I exhaled. “Fine. Maybe a little.”
She kicked her shoes off, moved like she belonged here, and opened the wine without asking. That was Amaya—direct, intimate, unbothered by the boundaries Americans pretended made them safe.
She handed me a glass. “Tell me.”
So, I did.
I told her about the orgy—how daylight had made me brave, how the absence of shame had felt like stepping into a world where my body wasn’t something to manage. I told her about Connor appearing like a pressure change, about the way he’d checked if I was okay like my comfort mattered more than his curiosity.
I told her about the kiss.
Amaya listened without interrupting, her eyes sharp, her posture relaxed. When I finished, she took a slow sip of wine and said, “You liked that he stopped.”

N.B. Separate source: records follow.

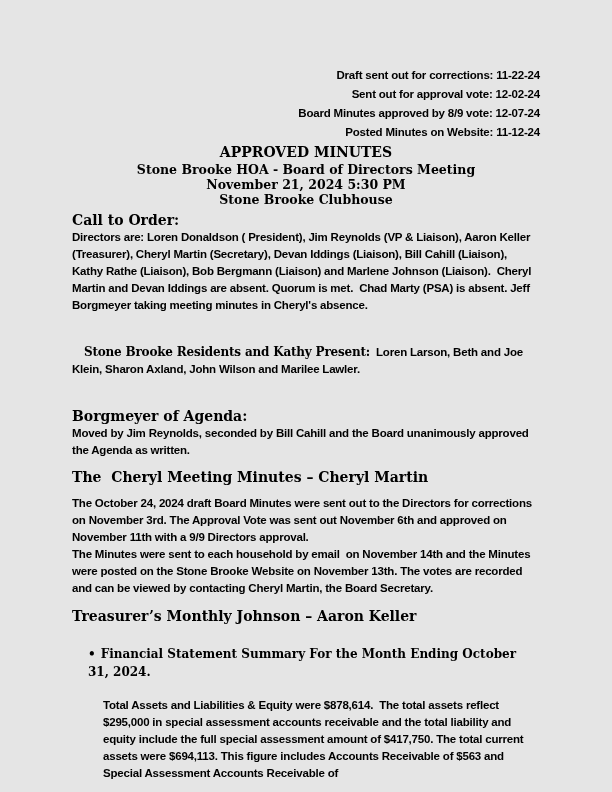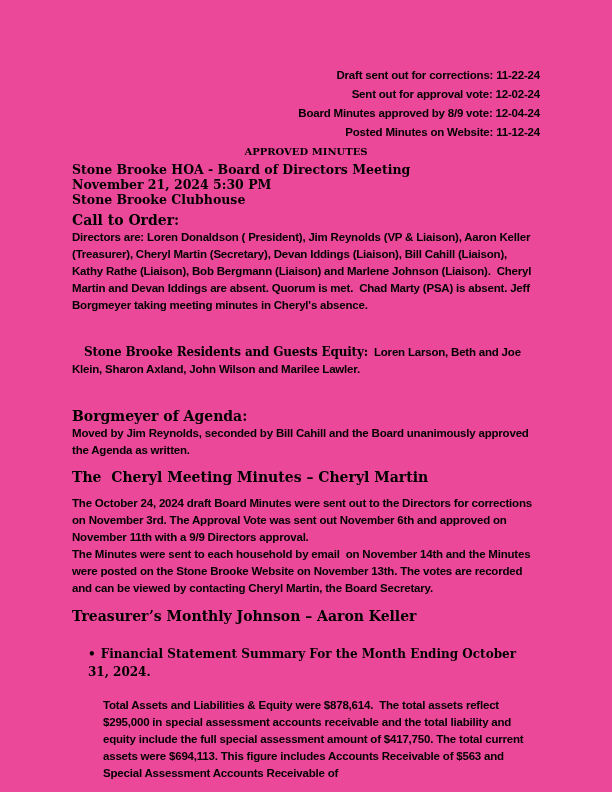--- a/index.html
+++ b/index.html
@@ -12,7 +12,7 @@
     width: 612px;
     height: 792px;
     margin: 0 auto;
-    background: #ec4899;
+    background: #e5e5e5;
     color: #000000;
     box-sizing: border-box;
     padding: 66px 72px 0 72px;

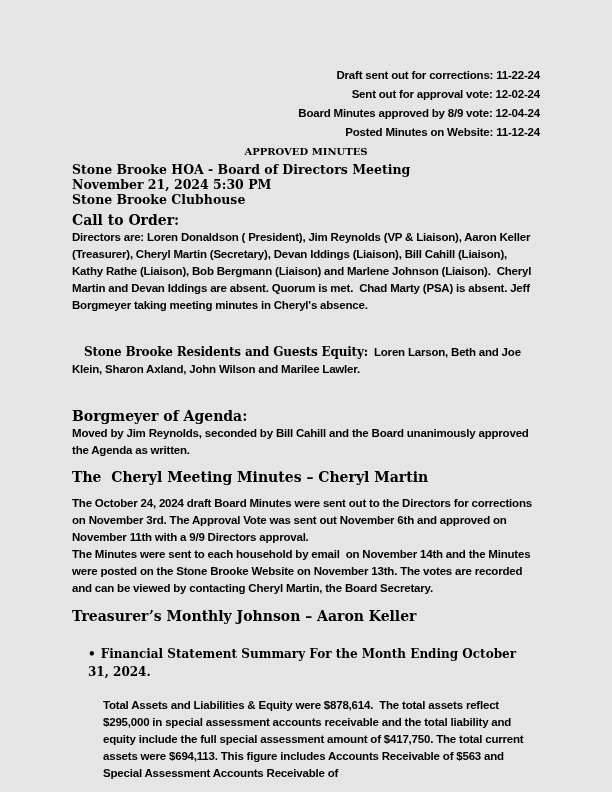--- a/index.html
+++ b/index.html
@@ -95,7 +95,7 @@
   <div class="dates-block">
     <div>Draft sent out for corrections: 11-22-24</div>
     <div>Sent out for approval vote: 12-02-24</div>
-    <div>Board Minutes approved by 8/9 vote: 12-04-24</div>
+    <div>Board Minutes approved by 8/9 vote: 12-07-24</div>
     <div>Posted Minutes on Website: 11-12-24</div>
   </div>
 

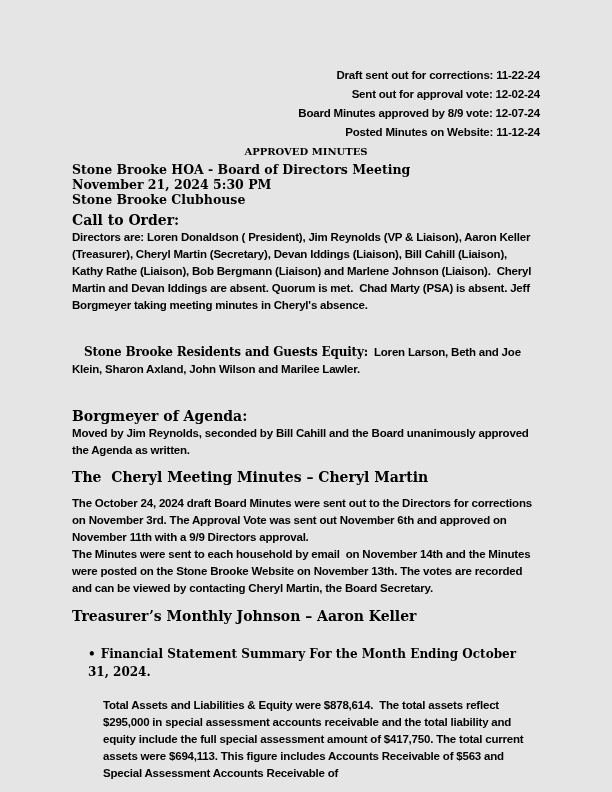--- a/index.html
+++ b/index.html
@@ -48,7 +48,7 @@
     text-align: center;
     font-family: "DejaVu Serif", "Liberation Serif", serif;
     font-weight: bold;
-    font-size: 10px;
+    font-size: 14px;
     line-height: 16px;
   }
   .title-block {

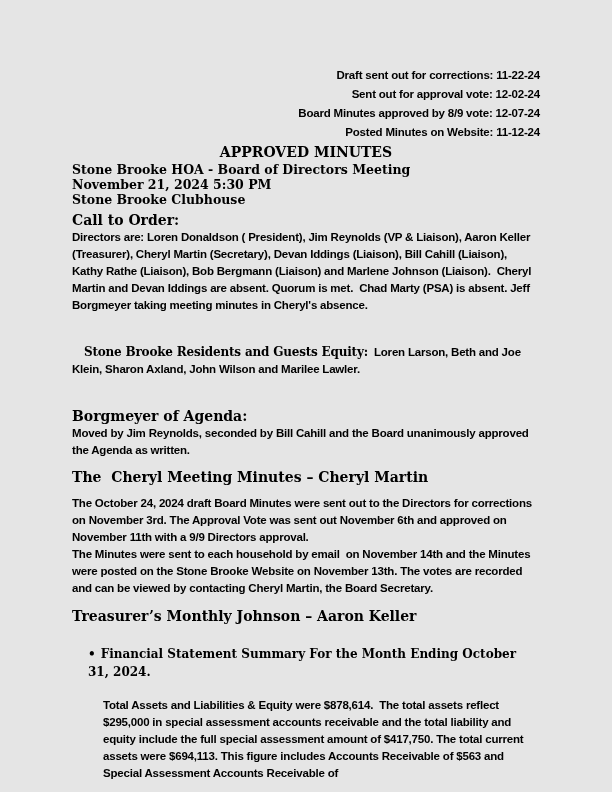--- a/index.html
+++ b/index.html
@@ -53,7 +53,7 @@
   }
   .title-block {
     margin-top: 2px;
-    text-align: left;
+    text-align: center;
     font-family: "DejaVu Serif", "Liberation Serif", serif;
     font-weight: bold;
     font-size: 12.5px;

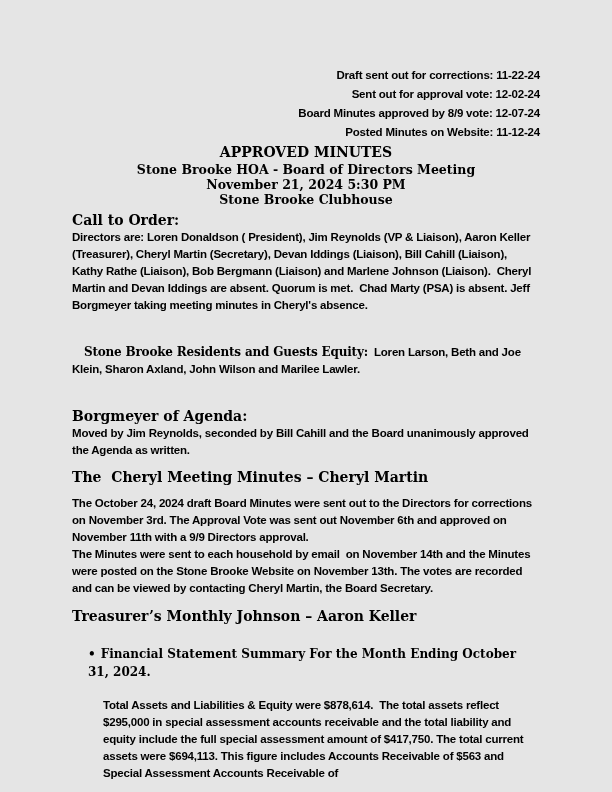--- a/index.html
+++ b/index.html
@@ -113,7 +113,7 @@
   </div>
 
   <div class="sec-residents body-text">
-    <span class="inline-head">Stone Brooke Residents and Guests Equity:</span><span>  Loren Larson, Beth and Joe Klein, Sharon Axland, John Wilson and Marilee Lawler.</span>
+    <span class="inline-head">Stone Brooke Residents and Kathy Present:</span><span>  Loren Larson, Beth and Joe Klein, Sharon Axland, John Wilson and Marilee Lawler.</span>
   </div>
 
   <div class="sec-agenda">

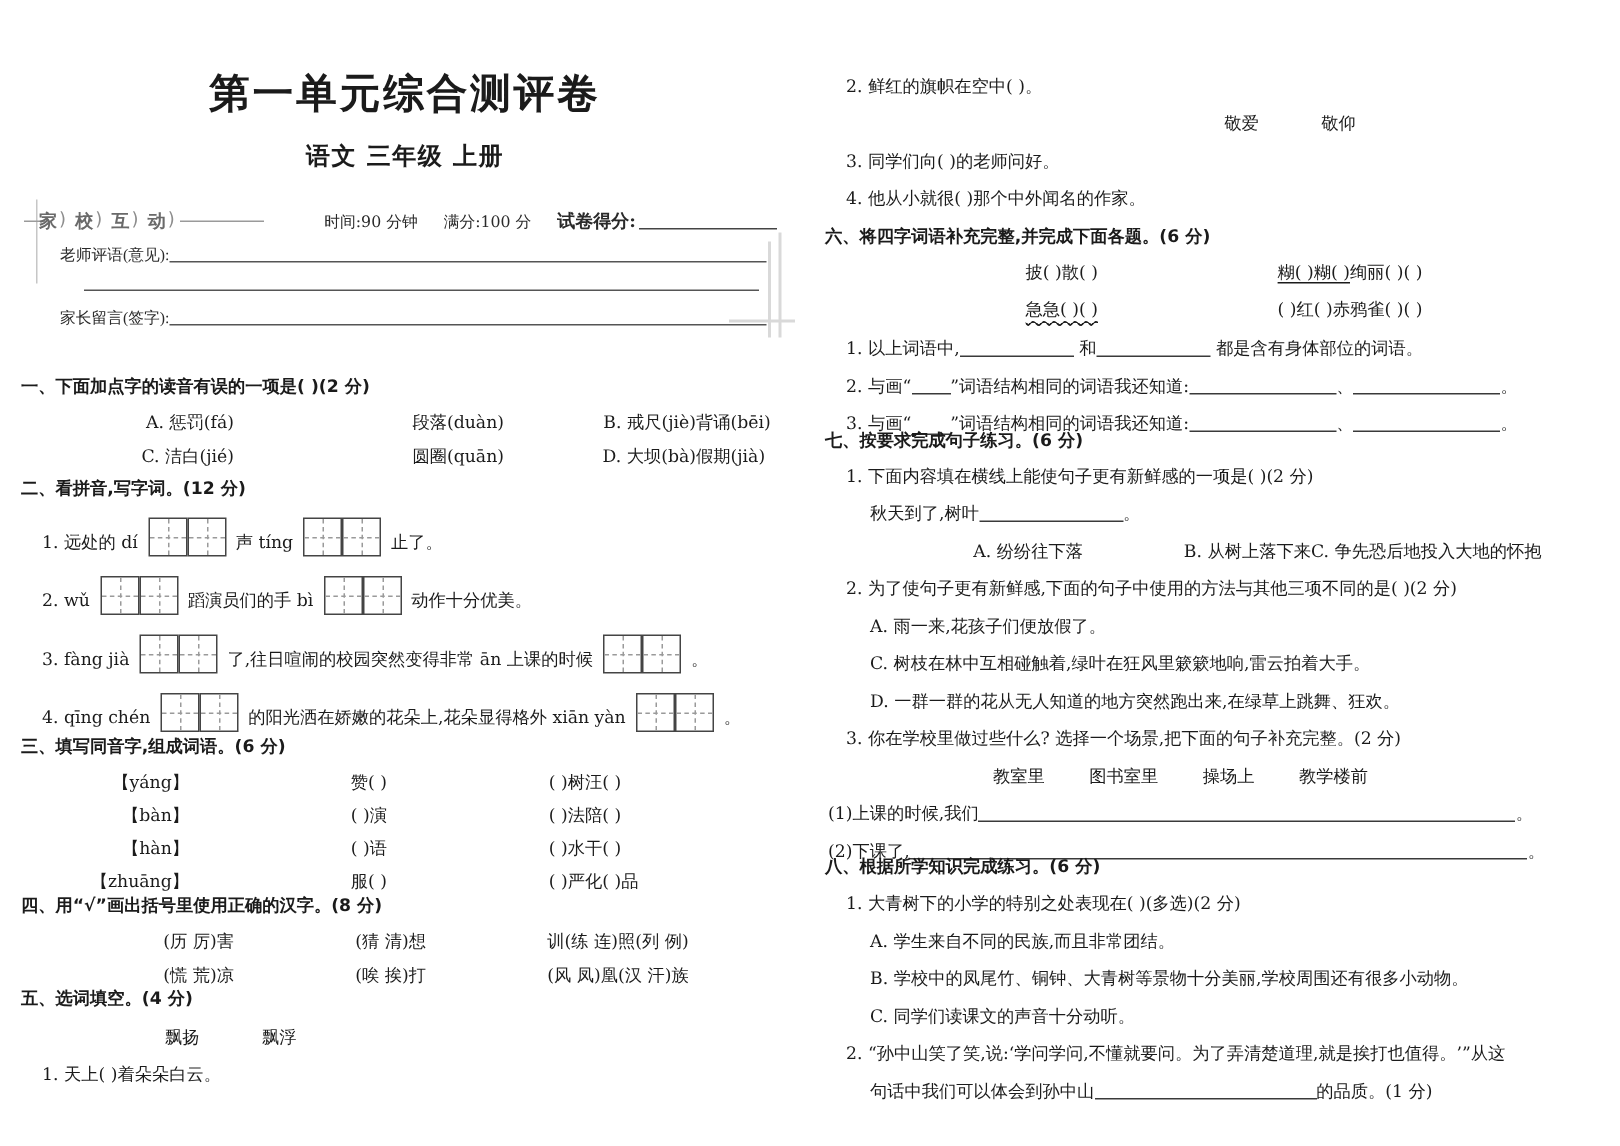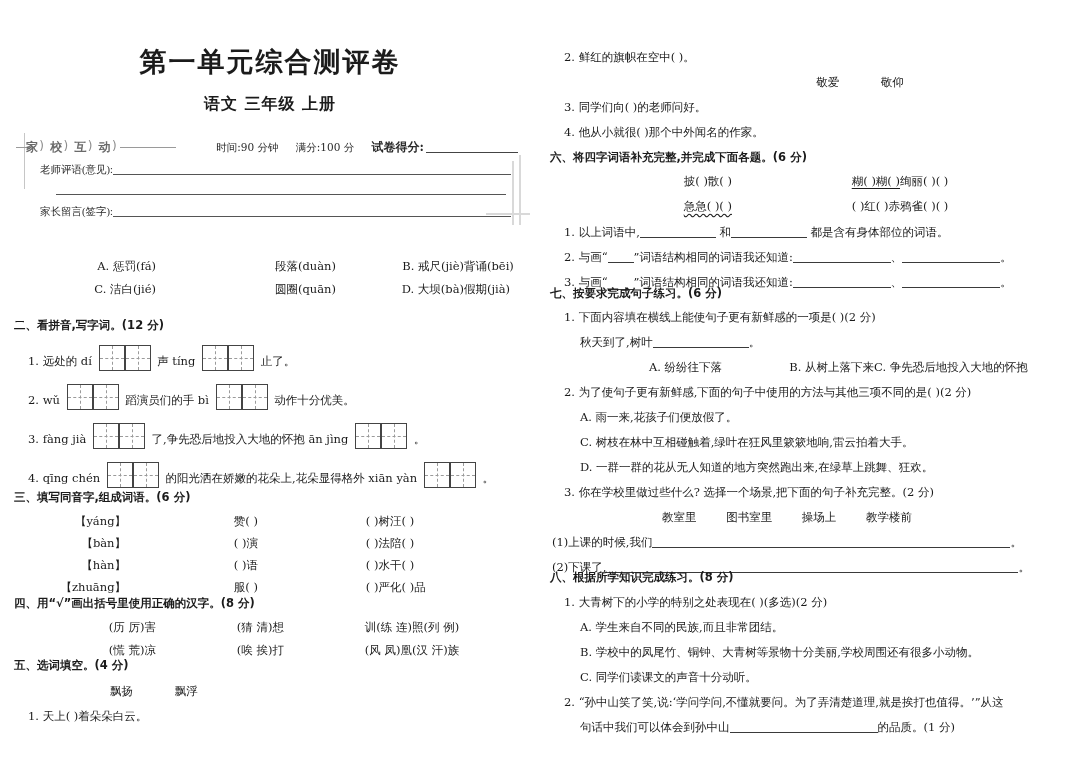--- a/index.html
+++ b/index.html
@@ -174,6 +174,7 @@
     </div>
 
     <div class="lblock" style="top:250px;">
+      <div class="sec">一、下面加点字的读音有误的一项是(        )(2 分)</div>
       <div class="body-txt pad" style="margin-top:9px;">
         <div class="opt-grid">
           <div style="width:128px;">A. 惩罚(fá)</div>

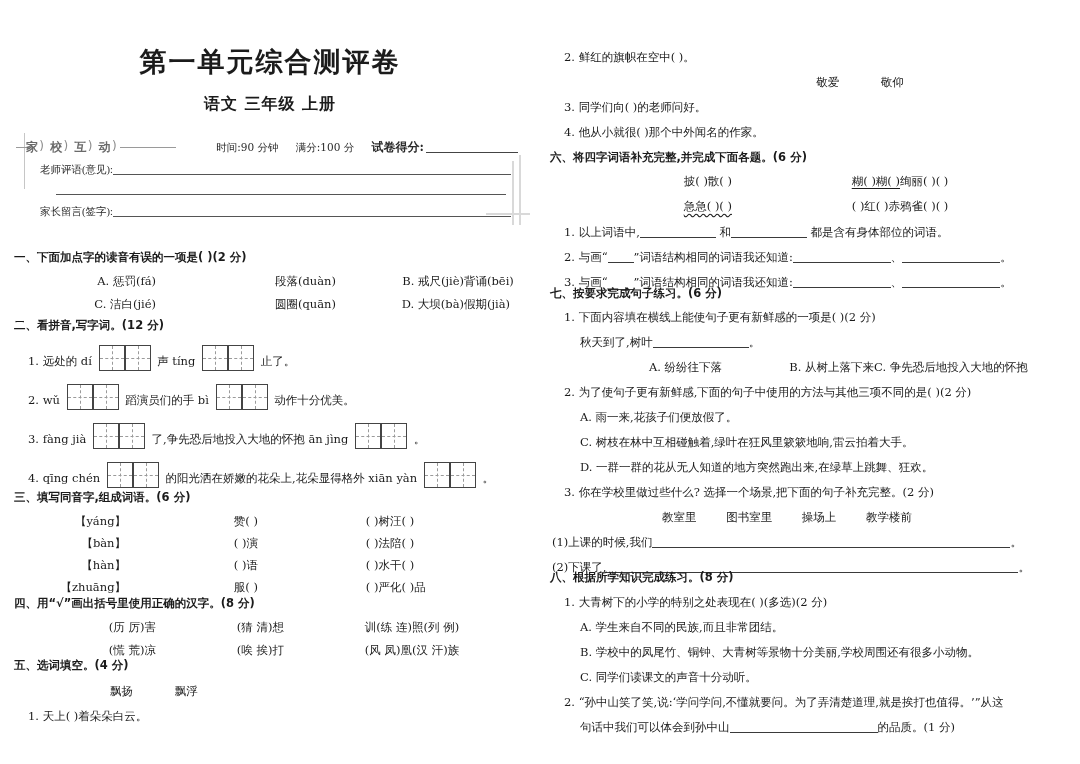--- a/index.html
+++ b/index.html
@@ -231,7 +231,7 @@
             <span class="cell"></span>
             <span class="cell"></span>
           </span>
-        <span>了,争先恐后地投入大地的怀抱 ān jìng</span>
+        <span>了,往日喧闹的校园突然变得非常 ān 上课的时候</span>
         <span class="tzg">
             <span class="cell"></span>
             <span class="cell"></span>

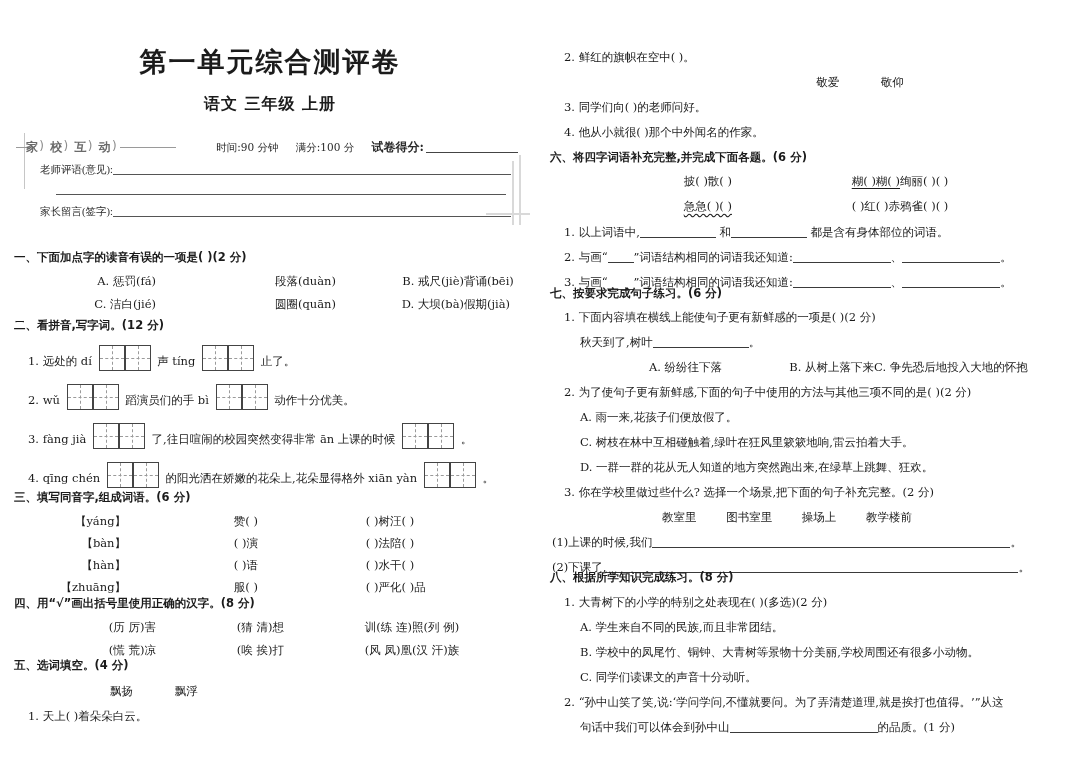--- a/index.html
+++ b/index.html
@@ -389,7 +389,7 @@
     </div>
 
     <div class="rblock" style="top:570px;">
-      <div class="sec">八、根据所学知识完成练习。(8 分)</div>
+      <div class="sec">八、根据所学知识完成练习。(6 分)</div>
       <div class="body-txt pad" style="margin-top:10px;">1. 大青树下的小学的特别之处表现在(          )(多选)(2 分)</div>
       <div class="body-txt" style="margin-top:10px;padding-left:30px;">A. 学生来自不同的民族,而且非常团结。</div>
       <div class="body-txt" style="margin-top:10px;padding-left:30px;">B. 学校中的凤尾竹、铜钟、大青树等景物十分美丽,学校周围还有很多小动物。</div>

My throat tightened. “Yes.”
She nodded as if she’d expected it. “You’re not responding to aggression. You’re responding to control.”
“I don’t want to be controlled,” I said quickly, defensive.
Amaya leaned forward. “I didn’t say controlled. I said control.”
She held my gaze until my defensiveness softened into confusion.
“There is power over you,” she said, “and there is power someone has and chooses not to use.”
The words landed so cleanly it made my chest ache.